▸ **Excerpted passage**:
○ ○ ○ ○ ○ ○ ○
I finally picked the bike I wanted - a Kawasaki 250cc Ninja, over the Buell Blast which someone else had recommended. At the dealer, I found I could swing my legs while sitting on the Ninja! It therefore had to be custom lowered for me.
First, factory lowering kit was installed to lower the back end about 2 inches, then front springs were cut about 4 inches to lower the front end about 2 inches also. This was done by the dealer. The sales person initially told me the bike could be lowered 4 inches - this is a lie. The maximum this bike can be lowered is no more than 2 to 3 inches before serious compromise of safety and handling happens.
My dealer was guided by directions I printed off the internet at BadgerTrek.com's Powerpuff bike
After such lowering, the unaltered centerstand can only be deployed by a taller and stronger person than myself - the average well-built man should suffice.
○ ○ ○ ○ ○ ○ ○
▸ **Data shown**:
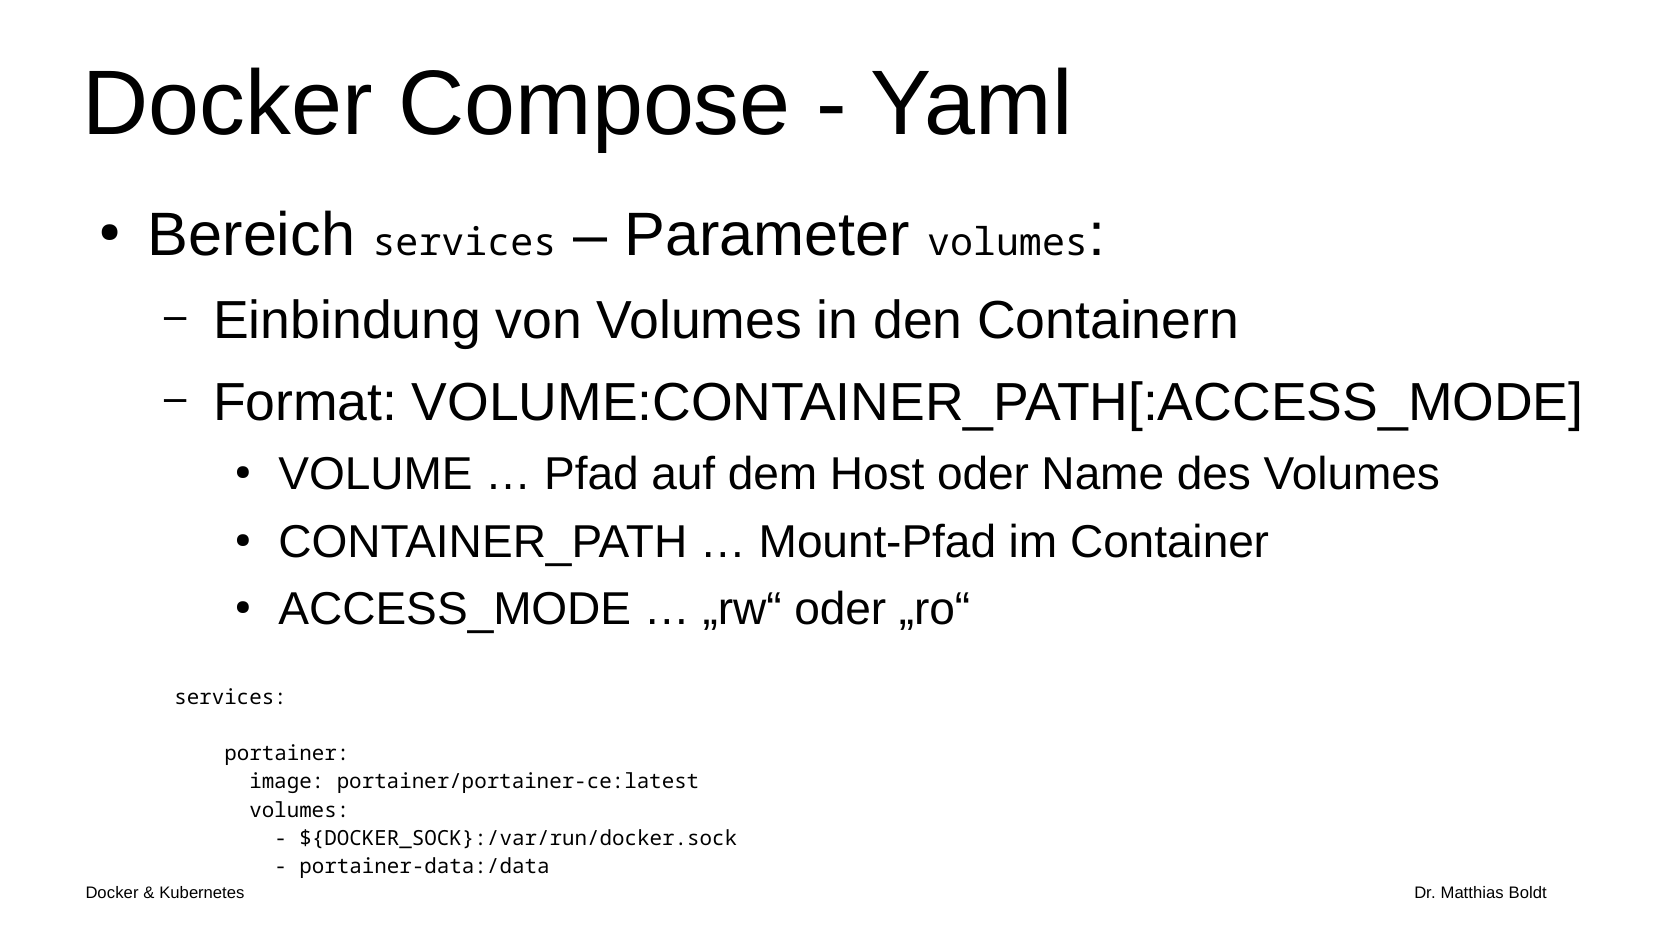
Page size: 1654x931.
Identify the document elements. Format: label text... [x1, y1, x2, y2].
○ ○ ○ ○ ○ ○ ○
▸ **Directives**:
a – In the text about lowering a Kawasaki Ninja, how far did the factory lowering kit lower the back end?
b – List every measurement in inches that the text about lowering a Kawasaki Ninja gives, with what each one refers to.
c – Carry on the account of lowering the Kawasaki Ninja from where it stops.

▸ **Task-by-task answers**:
a – About 2 inches.

b –
- About 2 inches: how far the factory lowering kit lowered the back end
- About 4 inches: how much the front springs were cut
- About 2 inches: how far cutting the springs lowered the front end
- 4 inches: how far the salesperson said the bike could be lowered
- No more than 2 to 3 inches: the most the bike can be lowered before safety and handling are seriously compromised

c –
I practiced in a school parking lot at first, and discovered my tendancy to dump the bike at or during stops. I also discovered that the Ninja really does not like being dumped on its side, and had difficulty restarting the engine. This was very discouraging, and I actually looked at some 'bike landing gear' at www.safetyfeatures.com.
In the meatime, I had forgotten that I had asked God for help with this matter, and while sitting on my parked bike the next night, discovered a better way to brace my bike. I call this method the "Power Twist".
The Power Twist is basically a different body and foot positioning when stopping. I have taken some pictures to try to illustrate (These pictures are from a bird's eye view, and I am the photographer. The black object is my bike):
|1: Normal bracing position. Knee pointing forward.||2: Power Twist Brace positon. Note outseam of pants to see how my leg is twisted.|
|3: Opposite leg is off the ground, fairly relaxed, and pointing outward.||4: From the front, see how the pants zipper is not exactly centered, and my hips and knees are also slightly twisted. Right hip is lower than the left. Compare this against the positioning of the footpegs. The bike is straight, but I am not.|
Normally, when coming to a stop, riders usually just put their feet down in a natural position with hips relaxed and feet pointing forward.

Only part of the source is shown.